EXERCISE BRIEF: In the listing below, the lines starting with the line with "sappiamo di quegli" and going on through the line with "Slavný italský dezert" are to be reproduced exactly, and only those.

DATA RECORDS:
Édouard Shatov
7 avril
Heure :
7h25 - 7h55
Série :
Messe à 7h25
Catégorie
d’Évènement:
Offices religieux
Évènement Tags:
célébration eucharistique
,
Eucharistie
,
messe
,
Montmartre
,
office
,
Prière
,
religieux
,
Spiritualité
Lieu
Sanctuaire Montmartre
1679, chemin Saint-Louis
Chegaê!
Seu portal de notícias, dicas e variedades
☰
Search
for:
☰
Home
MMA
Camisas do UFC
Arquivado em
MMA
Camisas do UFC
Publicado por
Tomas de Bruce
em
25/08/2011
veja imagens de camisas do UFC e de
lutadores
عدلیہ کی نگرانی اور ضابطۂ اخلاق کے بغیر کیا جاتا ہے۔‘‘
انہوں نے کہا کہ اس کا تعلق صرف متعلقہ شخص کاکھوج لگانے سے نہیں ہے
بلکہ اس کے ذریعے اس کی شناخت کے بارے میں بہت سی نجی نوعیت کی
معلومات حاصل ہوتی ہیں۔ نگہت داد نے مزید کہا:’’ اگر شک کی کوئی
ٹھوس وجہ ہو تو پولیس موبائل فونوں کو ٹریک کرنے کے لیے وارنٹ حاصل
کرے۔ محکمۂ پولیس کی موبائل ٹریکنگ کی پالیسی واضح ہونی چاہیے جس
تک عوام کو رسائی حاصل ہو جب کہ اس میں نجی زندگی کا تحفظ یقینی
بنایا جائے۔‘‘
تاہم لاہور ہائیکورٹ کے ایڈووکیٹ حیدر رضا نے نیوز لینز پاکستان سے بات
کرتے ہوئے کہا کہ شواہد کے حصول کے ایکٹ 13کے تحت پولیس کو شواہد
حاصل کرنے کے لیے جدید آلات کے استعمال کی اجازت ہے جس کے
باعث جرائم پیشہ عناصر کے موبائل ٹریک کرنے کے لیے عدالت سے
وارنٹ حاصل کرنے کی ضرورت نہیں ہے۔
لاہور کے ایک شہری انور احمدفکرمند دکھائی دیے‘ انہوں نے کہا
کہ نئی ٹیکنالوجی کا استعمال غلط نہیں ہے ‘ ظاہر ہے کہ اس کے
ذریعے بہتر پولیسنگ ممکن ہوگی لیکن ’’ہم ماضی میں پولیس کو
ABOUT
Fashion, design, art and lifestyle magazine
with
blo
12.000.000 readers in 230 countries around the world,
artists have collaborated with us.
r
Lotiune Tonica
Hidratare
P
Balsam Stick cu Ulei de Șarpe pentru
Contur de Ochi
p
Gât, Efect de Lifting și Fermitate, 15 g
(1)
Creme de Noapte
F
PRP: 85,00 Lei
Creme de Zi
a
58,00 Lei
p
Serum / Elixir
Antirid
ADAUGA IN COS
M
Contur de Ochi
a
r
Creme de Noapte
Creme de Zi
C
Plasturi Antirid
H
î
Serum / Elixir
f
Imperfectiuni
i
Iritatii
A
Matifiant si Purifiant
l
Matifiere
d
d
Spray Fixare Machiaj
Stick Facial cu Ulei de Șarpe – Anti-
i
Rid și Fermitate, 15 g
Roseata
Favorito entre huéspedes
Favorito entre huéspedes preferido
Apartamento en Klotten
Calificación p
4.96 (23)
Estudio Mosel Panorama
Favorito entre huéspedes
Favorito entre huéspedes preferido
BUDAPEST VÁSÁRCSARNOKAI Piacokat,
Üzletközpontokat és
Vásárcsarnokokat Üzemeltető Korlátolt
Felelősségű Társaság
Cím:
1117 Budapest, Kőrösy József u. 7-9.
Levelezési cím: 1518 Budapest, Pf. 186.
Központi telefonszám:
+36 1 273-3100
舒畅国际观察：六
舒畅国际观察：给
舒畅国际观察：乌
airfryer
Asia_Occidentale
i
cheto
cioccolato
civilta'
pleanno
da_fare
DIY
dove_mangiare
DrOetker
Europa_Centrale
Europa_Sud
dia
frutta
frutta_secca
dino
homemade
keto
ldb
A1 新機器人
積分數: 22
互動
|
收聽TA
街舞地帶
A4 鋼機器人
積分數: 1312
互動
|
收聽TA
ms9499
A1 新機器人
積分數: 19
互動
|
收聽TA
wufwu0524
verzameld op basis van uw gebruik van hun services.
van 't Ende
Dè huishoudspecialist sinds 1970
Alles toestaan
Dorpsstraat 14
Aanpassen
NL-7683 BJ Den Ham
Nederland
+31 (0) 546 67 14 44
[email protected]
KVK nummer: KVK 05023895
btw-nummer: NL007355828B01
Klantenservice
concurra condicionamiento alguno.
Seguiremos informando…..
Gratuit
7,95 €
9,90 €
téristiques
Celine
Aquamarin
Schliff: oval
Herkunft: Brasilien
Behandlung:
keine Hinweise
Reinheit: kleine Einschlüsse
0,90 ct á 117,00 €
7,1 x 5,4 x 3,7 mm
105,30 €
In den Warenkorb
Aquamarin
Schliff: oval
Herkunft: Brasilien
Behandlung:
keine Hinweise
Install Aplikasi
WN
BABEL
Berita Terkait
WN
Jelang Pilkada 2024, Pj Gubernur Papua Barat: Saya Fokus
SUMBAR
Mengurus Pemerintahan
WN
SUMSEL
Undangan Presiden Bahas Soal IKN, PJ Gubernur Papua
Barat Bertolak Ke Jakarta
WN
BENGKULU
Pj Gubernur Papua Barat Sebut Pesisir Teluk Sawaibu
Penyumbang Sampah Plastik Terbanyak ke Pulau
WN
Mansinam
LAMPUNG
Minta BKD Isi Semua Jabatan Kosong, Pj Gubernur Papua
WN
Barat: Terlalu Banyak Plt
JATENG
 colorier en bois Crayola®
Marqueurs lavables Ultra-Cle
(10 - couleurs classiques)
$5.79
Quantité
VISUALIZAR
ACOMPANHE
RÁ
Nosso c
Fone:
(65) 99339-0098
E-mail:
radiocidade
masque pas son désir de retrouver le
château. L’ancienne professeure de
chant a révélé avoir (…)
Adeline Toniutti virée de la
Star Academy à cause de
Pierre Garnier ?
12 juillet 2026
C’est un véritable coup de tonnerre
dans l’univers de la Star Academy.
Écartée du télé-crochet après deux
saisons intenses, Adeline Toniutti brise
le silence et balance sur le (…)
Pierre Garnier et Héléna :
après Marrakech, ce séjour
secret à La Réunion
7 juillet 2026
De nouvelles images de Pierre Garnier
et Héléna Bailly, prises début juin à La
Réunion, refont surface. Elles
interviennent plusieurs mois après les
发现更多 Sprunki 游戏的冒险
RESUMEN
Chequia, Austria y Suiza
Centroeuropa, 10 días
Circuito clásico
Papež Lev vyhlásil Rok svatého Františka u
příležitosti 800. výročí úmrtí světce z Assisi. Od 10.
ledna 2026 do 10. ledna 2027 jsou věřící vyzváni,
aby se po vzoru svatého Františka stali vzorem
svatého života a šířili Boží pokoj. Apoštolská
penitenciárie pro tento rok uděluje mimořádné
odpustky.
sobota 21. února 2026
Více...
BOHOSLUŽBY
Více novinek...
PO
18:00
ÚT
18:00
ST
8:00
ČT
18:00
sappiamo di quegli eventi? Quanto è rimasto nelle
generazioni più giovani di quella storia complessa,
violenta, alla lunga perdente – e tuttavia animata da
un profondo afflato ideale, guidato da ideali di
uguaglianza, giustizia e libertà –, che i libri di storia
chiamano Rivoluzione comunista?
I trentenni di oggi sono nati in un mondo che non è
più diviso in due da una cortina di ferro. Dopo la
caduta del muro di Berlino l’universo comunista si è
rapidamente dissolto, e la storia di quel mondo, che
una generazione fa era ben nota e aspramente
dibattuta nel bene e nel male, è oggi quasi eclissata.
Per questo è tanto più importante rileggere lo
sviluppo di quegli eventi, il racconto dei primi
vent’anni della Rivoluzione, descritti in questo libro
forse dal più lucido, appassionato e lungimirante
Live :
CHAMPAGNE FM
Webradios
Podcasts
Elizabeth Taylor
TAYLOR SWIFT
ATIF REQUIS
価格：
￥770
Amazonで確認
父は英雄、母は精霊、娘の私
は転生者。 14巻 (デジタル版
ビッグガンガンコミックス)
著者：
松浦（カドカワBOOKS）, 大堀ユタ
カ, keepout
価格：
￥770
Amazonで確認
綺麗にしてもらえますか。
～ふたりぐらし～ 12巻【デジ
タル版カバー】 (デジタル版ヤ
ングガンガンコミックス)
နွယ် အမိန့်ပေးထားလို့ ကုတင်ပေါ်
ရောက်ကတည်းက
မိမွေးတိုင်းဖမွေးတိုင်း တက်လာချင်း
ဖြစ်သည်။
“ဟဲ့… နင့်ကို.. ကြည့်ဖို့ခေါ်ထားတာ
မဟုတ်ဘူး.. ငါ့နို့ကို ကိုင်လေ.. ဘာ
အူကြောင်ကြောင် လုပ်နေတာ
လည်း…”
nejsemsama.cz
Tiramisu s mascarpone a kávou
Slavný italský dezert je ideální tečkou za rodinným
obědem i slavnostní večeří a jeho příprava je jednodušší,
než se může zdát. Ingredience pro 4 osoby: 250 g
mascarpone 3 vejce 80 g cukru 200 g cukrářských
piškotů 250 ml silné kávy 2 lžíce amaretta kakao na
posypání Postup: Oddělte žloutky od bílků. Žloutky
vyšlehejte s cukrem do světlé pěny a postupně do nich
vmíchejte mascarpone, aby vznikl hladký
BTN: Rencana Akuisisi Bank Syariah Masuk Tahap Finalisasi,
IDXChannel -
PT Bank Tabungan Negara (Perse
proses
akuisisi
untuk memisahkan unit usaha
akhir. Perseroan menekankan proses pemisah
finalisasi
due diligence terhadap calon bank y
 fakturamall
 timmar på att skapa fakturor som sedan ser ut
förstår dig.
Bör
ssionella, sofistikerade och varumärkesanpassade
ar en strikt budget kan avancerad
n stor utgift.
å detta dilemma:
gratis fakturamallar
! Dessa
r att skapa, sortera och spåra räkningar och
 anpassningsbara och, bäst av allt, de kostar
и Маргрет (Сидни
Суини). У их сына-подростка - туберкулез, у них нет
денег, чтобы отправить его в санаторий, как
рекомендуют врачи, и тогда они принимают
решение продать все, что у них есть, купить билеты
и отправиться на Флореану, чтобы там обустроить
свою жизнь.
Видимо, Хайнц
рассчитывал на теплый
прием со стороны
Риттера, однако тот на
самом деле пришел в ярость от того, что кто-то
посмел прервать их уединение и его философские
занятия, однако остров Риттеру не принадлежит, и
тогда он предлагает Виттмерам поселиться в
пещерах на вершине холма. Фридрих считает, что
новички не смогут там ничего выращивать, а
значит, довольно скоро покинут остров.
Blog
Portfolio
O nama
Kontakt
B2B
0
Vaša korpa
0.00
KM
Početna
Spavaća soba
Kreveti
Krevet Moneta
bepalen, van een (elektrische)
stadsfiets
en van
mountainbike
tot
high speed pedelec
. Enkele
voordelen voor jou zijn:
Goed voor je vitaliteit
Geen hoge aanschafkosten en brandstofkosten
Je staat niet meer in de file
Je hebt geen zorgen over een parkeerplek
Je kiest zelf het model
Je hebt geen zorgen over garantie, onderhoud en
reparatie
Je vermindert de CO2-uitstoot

EXERCISE RESULT:
sappiamo di quegli eventi? Quanto è rimasto nelle
generazioni più giovani di quella storia complessa,
violenta, alla lunga perdente – e tuttavia animata da
un profondo afflato ideale, guidato da ideali di
uguaglianza, giustizia e libertà –, che i libri di storia
chiamano Rivoluzione comunista?
I trentenni di oggi sono nati in un mondo che non è
più diviso in due da una cortina di ferro. Dopo la
caduta del muro di Berlino l’universo comunista si è
rapidamente dissolto, e la storia di quel mondo, che
una generazione fa era ben nota e aspramente
dibattuta nel bene e nel male, è oggi quasi eclissata.
Per questo è tanto più importante rileggere lo
sviluppo di quegli eventi, il racconto dei primi
vent’anni della Rivoluzione, descritti in questo libro
forse dal più lucido, appassionato e lungimirante
Live :
CHAMPAGNE FM
Webradios
Podcasts
Elizabeth Taylor
TAYLOR SWIFT
ATIF REQUIS
価格：
￥770
Amazonで確認
父は英雄、母は精霊、娘の私
は転生者。 14巻 (デジタル版
ビッグガンガンコミックス)
著者：
松浦（カドカワBOOKS）, 大堀ユタ
カ, keepout
価格：
￥770
Amazonで確認
綺麗にしてもらえますか。
～ふたりぐらし～ 12巻【デジ
タル版カバー】 (デジタル版ヤ
ングガンガンコミックス)
နွယ် အမိန့်ပေးထားလို့ ကုတင်ပေါ်
ရောက်ကတည်းက
မိမွေးတိုင်းဖမွေးတိုင်း တက်လာချင်း
ဖြစ်သည်။
“ဟဲ့… နင့်ကို.. ကြည့်ဖို့ခေါ်ထားတာ
မဟုတ်ဘူး.. ငါ့နို့ကို ကိုင်လေ.. ဘာ
အူကြောင်ကြောင် လုပ်နေတာ
လည်း…”
nejsemsama.cz
Tiramisu s mascarpone a kávou
Slavný italský dezert je ideální tečkou za rodinným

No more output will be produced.